9 thoughts on “Give ’em Kashmir, for stability’s sake”

  1. The author is a known looseball, rivalling our own Praful Bidwai.

    His preachiness and divorce from reality in places like the ‘Asia Times’ said it all long ago. I’d be surprised if anybody who matters in policymaking circles takes him seriously.

    Just my 2 paisa. Have a nice day.

  2. no, we should most definitely not promote giving ’em Kashmir. India is a far more important ally even with the prospect of an unstable, nuclear-armed Pakistan. We need to stop pandering to these hysterical Muslim countries.

    An alliance with India is incredibly important to our future as they act as the perfect counterweight to China. We’ve always had good relations with India, but we’ve never had good relations with Pakistan and never will.

  3. Thats exactly the kind of ostrich-like attitude that has influenced their foreign policy in bits and pieces.

    BTW, whats your stand on trifurcation of Kashmir, as a measure to isolate the politico-military problems in the valley from harming Leh and Jammu regions?

  4. NotReallyAnonymous,

    In normal circumstances, I think decentralisation of administration is a good idea. In J&K circumstances are hardly ordinary: especially because the trifurcation, being on religious grounds, will hand a victory to intolerance. It will also be perceived as being carried out on Pakistan’s behest, at least partially. So I’m not in favour of it at this time.

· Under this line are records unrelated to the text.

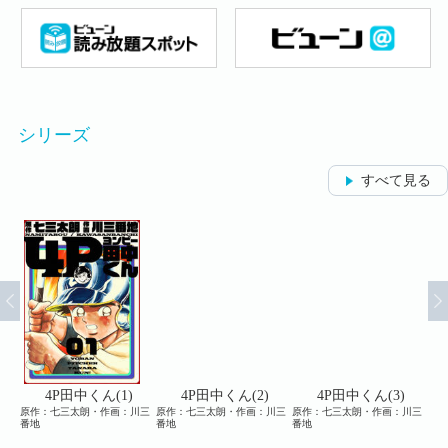
シリーズ
すべて見る
)
4P田中くん(1)
4P田中くん(2)
4P田中くん(3)
川三
原作：七三太朗・作画：川三
原作：七三太朗・作画：川三
原作：七三太朗・作画：川三
原作
番地
番地
番地
番地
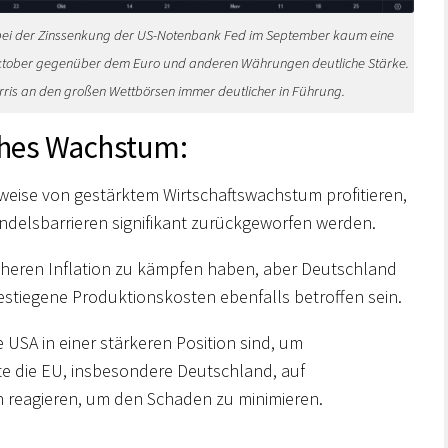
bei der Zinssenkung der US-Notenbank Fed im September kaum eine
 Oktober gegenüber dem Euro und anderen Währungen deutliche Stärke.
ris an den großen Wettbörsen immer deutlicher in Führung.
iches Wachstum:
eise von gestärktem Wirtschaftswachstum profitieren,
delsbarrieren signifikant zurückgeworfen werden.
öheren Inflation zu kämpfen haben, aber Deutschland
estiegene Produktionskosten ebenfalls betroffen sein.
USA in einer stärkeren Position sind, um
 die EU, insbesondere Deutschland, auf
 reagieren, um den Schaden zu minimieren.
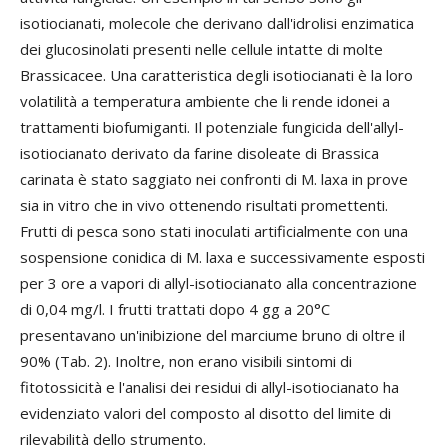
isotiocianati, molecole che derivano dall'idrolisi enzimatica
dei glucosinolati presenti nelle cellule intatte di molte
Brassicacee. Una caratteristica degli isotiocianati è la loro
volatilità a temperatura ambiente che li rende idonei a
trattamenti biofumiganti. Il potenziale fungicida dell'allyl-
isotiocianato derivato da farine disoleate di Brassica
carinata è stato saggiato nei confronti di M. laxa in prove
sia in vitro che in vivo ottenendo risultati promettenti.
Frutti di pesca sono stati inoculati artificialmente con una
sospensione conidica di M. laxa e successivamente esposti
per 3 ore a vapori di allyl-isotiocianato alla concentrazione
di 0,04 mg/l. I frutti trattati dopo 4 gg a 20°C
presentavano un'inibizione del marciume bruno di oltre il
90% (Tab. 2). Inoltre, non erano visibili sintomi di
fitotossicità e l'analisi dei residui di allyl-isotiocianato ha
evidenziato valori del composto al disotto del limite di
rilevabilità dello strumento.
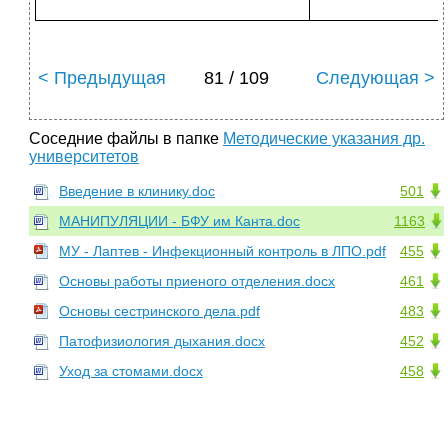
< Предыдущая
81 / 109
Следующая >
Соседние файлы в папке
Методические указания др.
университетов
Введение в клинику.doc
501
МАНИПУЛЯЦИИ - БФУ им Канта.doc
1163
МУ - Лаптев - Инфекционный контроль в ЛПО.pdf
455
Основы работы приеного отделения.docx
461
Основы сестринского дела.pdf
483
Патофизиология дыхания.docx
452
Уход за стомами.docx
458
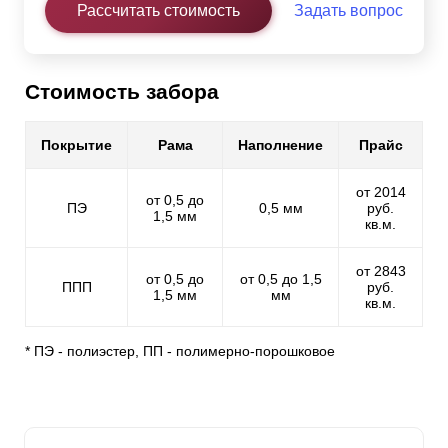
Рассчитать стоимость
Задать вопрос
Стоимость забора
Покрытие
Рама
Наполнение
Прайс
от 2014
от 0,5 до
ПЭ
0,5 мм
руб.
1,5 мм
кв.м.
от 2843
от 0,5 до
от 0,5 до 1,5
ППП
руб.
1,5 мм
мм
кв.м.
* ПЭ - полиэстер, ПП - полимерно-порошковое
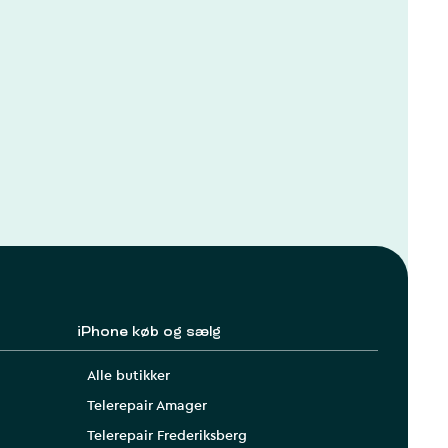
iPhone køb og sælg
Alle butikker
Telerepair Amager
Telerepair Frederiksberg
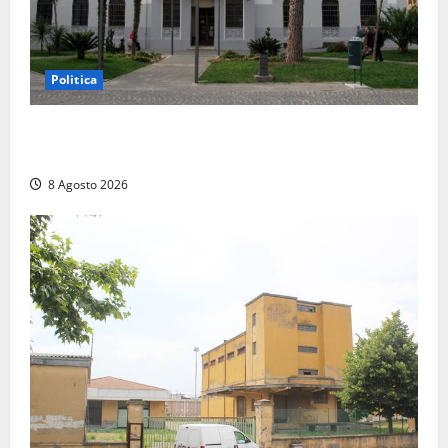
Politica
Civitavecchia – Accesso agli atti, il Pd fa chiarezza:
“Non è stato ridotto nessun diritto”
8 Agosto 2026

    Already, the special treatment of J&K is a slap in the face of equality of all citizens. I think trifurcation—especially if it is linked to the silly idea of “joint management”—will worsen this.

    All this without even considering the military-strategic implications of trifurcation.

  5. On another note, the lack of any response for this post shows only two points:

    a. either, that INI readers completely favour giving them Kashmir…hehe


    b. That a debate on this point sounds ridiculous because we’ll never give it up.

    G’day to you all. 😉

  6. As a Kashmiri I have to admit I was seeing blood when I read the title of this post. I think people who recommend triurfication are completel ignorant of Kashmiri history and culture. Triurfication would be a fracture on the idea of Kashmiriyat causing the same ruptures and turmoil that the ad-hoc division of Africa in to nation-states with scant regard to heritage and culture, has caused. The region is already living through tumultuous times but such a good intentioned political blunder would spiral out of Kashmiri territories in to the Indian nation as well. As Nitin rightly pointed out, it is tantamount to kowtowing to intolerance.
    I’m not sure whether anyone in the American establishment will be paying much heed to this clown, though someone has sanctioned the sale of F-16s. There’s enough activity in American media to suggest some part of the establishment is wisening up to the fact that the Pakistani establishment no longer has control over its rogue elements and not just some territories. Bhutto’s assasination in Rawalpindi is testament to that fact. That Al Qaeda or its sympathizers, can now walk in to Lahore mosques and Karachi bazars, Rawalpindi election rallies…..and commit brazenly politically motivated crimes imply that they’re doing this with sanction from some section of the establishment and that the beast that Pakistan’s been nurturing since the 80s has now turned on its master.